Overall: exceptionally usable, but too slow.

openai/gpt-oss-20b in LMStudio

qwen/qwen3-30b-a3b-2507

My largest local model (13 GB) shows: size does not matter.
- understands the situation: not at all
- capable of true dialogue: not at all, it always says the same sentence. Even when I give it my Baklava, it only repeats the same sentence.
- answers what is in stock correctly: no
- achieves the first trade correctly: no
- achieves further trade correctly: no
- performance:

apriel-1.5-15b-thinker

It is already overwhelmed by the task of producing a syntactically correct (JSON) answer that the plugin can understand. Mighty thinker indeed.

zephyr-7b-beta

This model has shown surprising initiative by simply leaving its tower and coming to me. Afterwards, however, it was unable to start a trade. Its (internal) explanations were extremely short.

qwen/qwen3-4b-thinking-2507

This thinking model, no matter how many output tokens you allow, provides the beginning of a long and quite chaotic, Deepseek-style (“Wait!”, then think in another direction, “Wait!”…) thought process instead of an answer. It took more than 20 seconds. I didn’t bother with special parameters for this model so I wouldn’t see the reasoning.

deepseek/deepseek-r1-0528-qwen3-8b

Same as above.

mistralai/mistral-7b-instruct-v0.3

A disappointing model.
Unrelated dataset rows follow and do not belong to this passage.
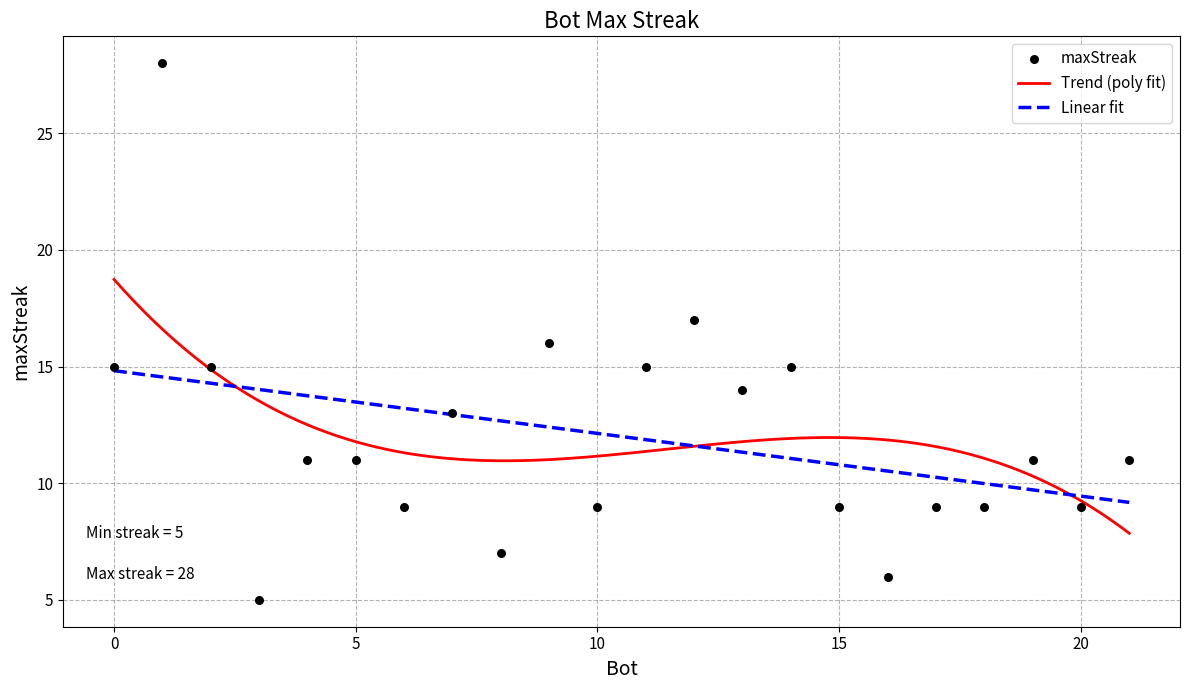

Approximately how many times larger is the value at 8 compared to 21?

0.6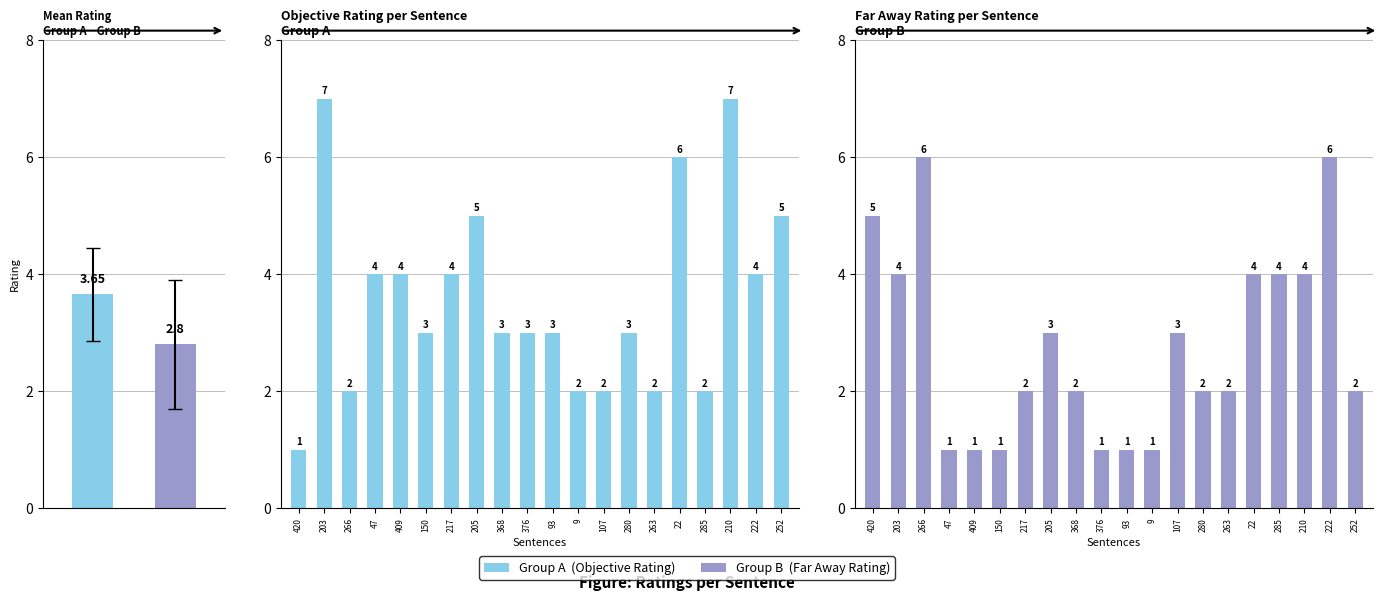

How many data points in Objective Rating are less than 3?

6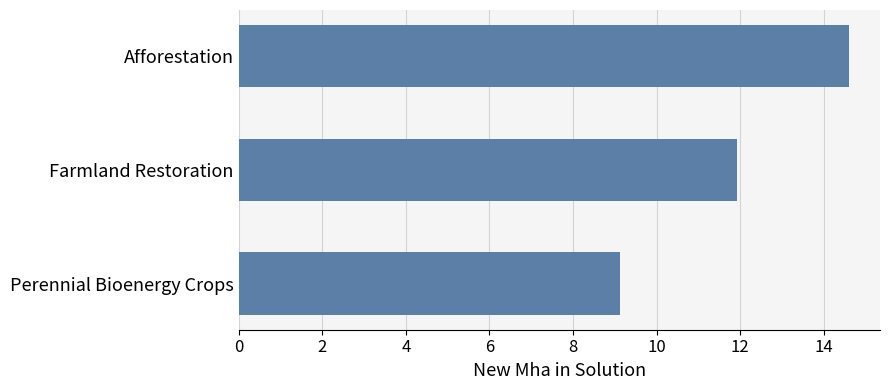

True or false: the data shows 14.6 at Afforestation.

True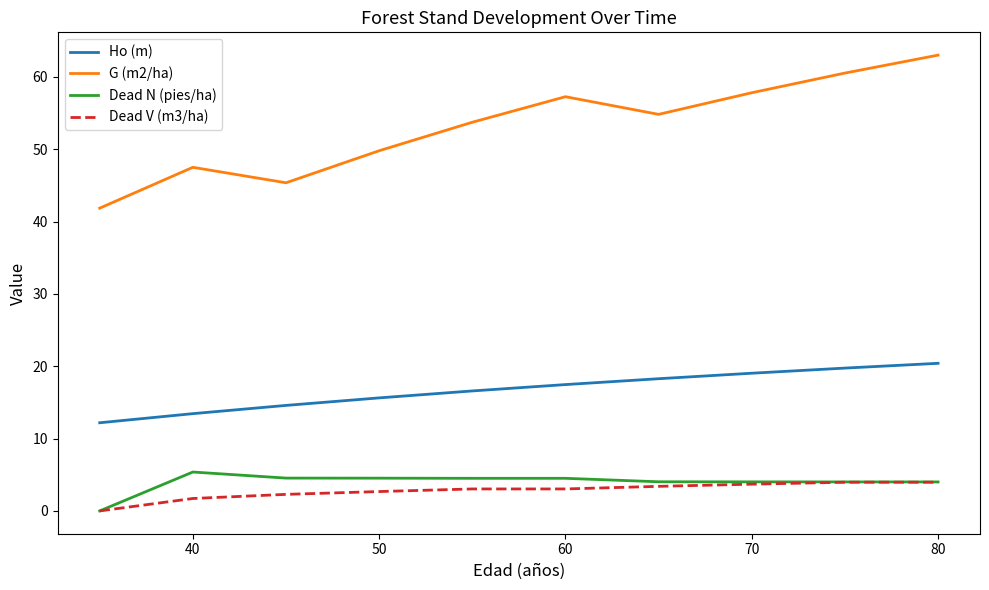

Which series has the largest total across all categories?

G (m2/ha)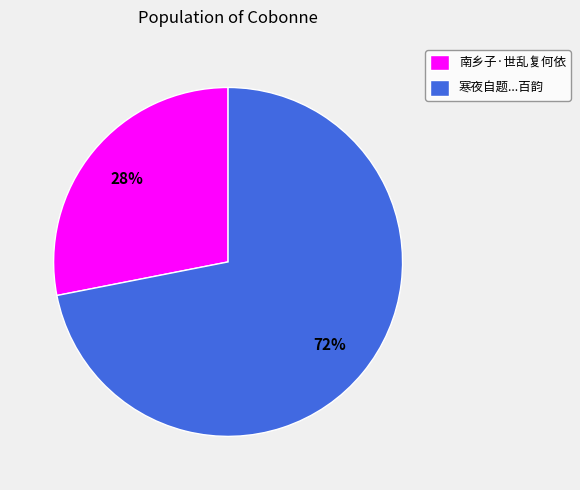

What is the ratio of the value at 寒夜自题...百韵 to the value at 南乡子·世乱复何依?

2.6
It always says one of three sentences.
- understands the situation: no
- capable of true dialogue: no
- answers what is in stock correctly: no
- achieves the first trade correctly: no
- achieves further trade correctly: no
- performance: very good, about 2 seconds per response

gemma-3-12b-it

Almost exactly the same performance as the Mistral model. Just bland standard phrases.